Berbice: the land that time forgot
Stabroek News
September 22, 2001



Dear Editor,

Honourable Minister of Education, I would like to submit a question, which you may wish to place in your SSEE Question Bank. The question is `Name the county that dreads sundown.' I am sure that children from Berbice should get this one correct.

Needless to say, Berbice has returned, not surprisingly, to the dark ages. The familiar and all engulfing shroud of darkness has enveloped the ancient, marginalised and forgotten county of Berbice, yet again. As a matter of fact, the situation has returned to normal, albeit with a new dimension, for the worse of course. Now the power goes off at 5.00pm and does not come on until 11.00pm and this follows after the previous day's schedule of blackout from 5.00am to 7.00pm! An entire county, perhaps with the exception of central New Amsterdam, is plunged into darkness.
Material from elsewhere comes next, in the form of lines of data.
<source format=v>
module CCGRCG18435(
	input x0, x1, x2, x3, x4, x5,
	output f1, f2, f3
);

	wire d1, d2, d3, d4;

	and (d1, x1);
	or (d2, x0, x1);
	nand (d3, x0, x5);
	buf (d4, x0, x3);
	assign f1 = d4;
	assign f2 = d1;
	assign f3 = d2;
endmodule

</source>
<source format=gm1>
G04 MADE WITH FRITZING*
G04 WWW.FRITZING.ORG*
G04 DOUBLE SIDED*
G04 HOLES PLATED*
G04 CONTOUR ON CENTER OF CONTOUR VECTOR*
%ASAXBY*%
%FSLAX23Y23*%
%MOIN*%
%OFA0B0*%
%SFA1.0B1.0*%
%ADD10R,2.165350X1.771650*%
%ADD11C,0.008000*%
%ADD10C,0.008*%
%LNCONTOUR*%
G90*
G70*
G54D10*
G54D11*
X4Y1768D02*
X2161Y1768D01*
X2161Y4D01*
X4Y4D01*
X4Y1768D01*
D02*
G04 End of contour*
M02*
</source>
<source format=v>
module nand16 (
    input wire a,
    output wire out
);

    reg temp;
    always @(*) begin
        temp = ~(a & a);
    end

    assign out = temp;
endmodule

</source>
I can vaguely recall someone writing, some time in the past, that the current game-plan of partial rehabilitation of the two pieces of scrap iron at Canefield is an exercise in futility and I hasten to add, an insult to Berbicians. This primitive method of intended power generation cannot work However, since there are no alternatives, Berbicians have no solace but to retard and grow old in the dark. My heart goes out to schoolchildren who have to endure this most cruel torment for all of their formative years. I am sure that the late great Dr Cheddi Jagan would have given his all to reverse this curse and if he was alive, this tragedy would have been averted. Someone stated that Berbice will be a "pole of development." That person probably had a midsummer night's dream. No one is going to invest in this asylum of infrastructural decay and darkness. Incidentally, the `Industrial Site' project is sheer nonsense. The current situation seems to indicate that total collapse is at hand.
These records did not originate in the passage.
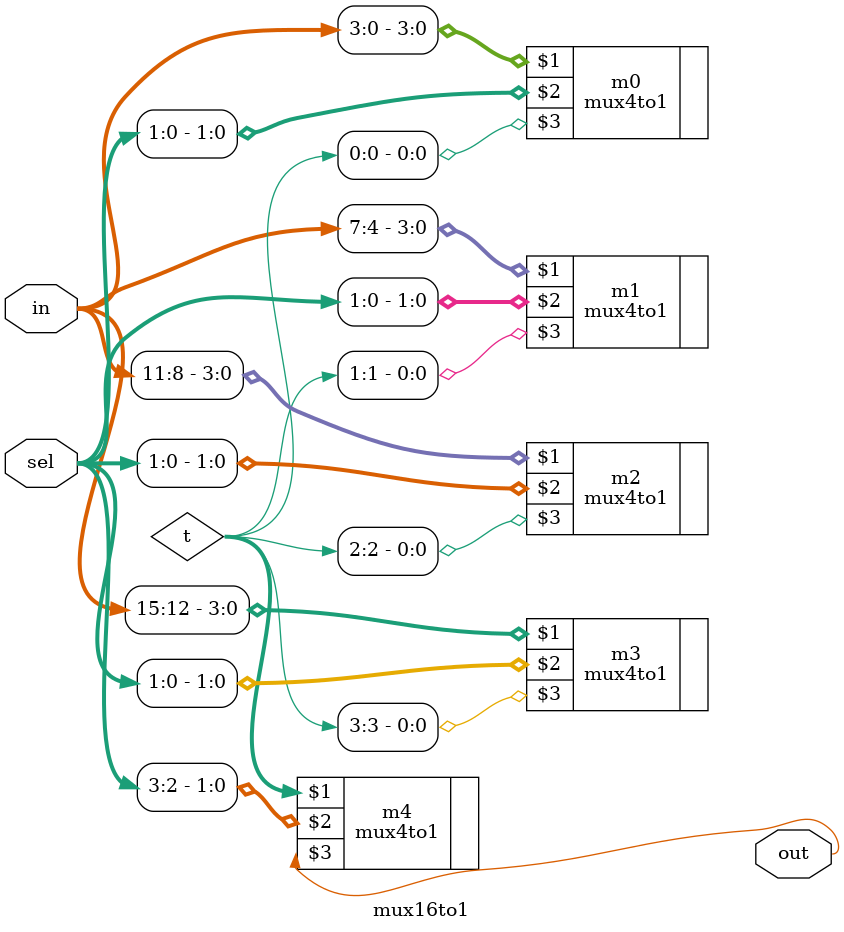
<source format=v>
module mux16to1(in,sel,out);
  input[15:0]in;
  input[3:0] sel;
  output out;
  wire[3:0] t;

  mux4to1 m0(in[3:0],sel[1:0],t[0]);
  mux4to1 m1(in[7:4],sel[1:0],t[1]);
  mux4to1 m2(in[11:8],sel[1:0],t[2]);
  mux4to1 m3(in[15:12],sel[1:0],t[3]);
  mux4to1 m4(t,sel[3:2],out);
 endmodule


</source>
The irony in all of this is that electrical charges are increasing in spite of the longer duration and frequency of blackouts. I guess these unjustified and unwarranted increases are to ensure the delivery of the astronomical management fees (US$4M per year) for an incompetent management team who are being paid for a service they are presently incapable of providing. This has the caption of `you come up first, then we will come up.' This is the first expatriate team, from my experience, which does not seem to have an effective, practical strategic plan nor the hardware to deliver the goods. This is tantamount to daylight robbery and sadly, it seems that the government is incapable of arresting this great injustice.

It is my firm conviction that these people should be sent back from whence they came and Prime Minister Sam Hinds should resign! To hope for an improvement is to live in a fool's paradise. Berbice is fast receding into oblivion and will soon be an ideal location for Hollywood to shoot pre?historic movies like `The Land that Time Forgot' or the `Jurassic Park' sequels.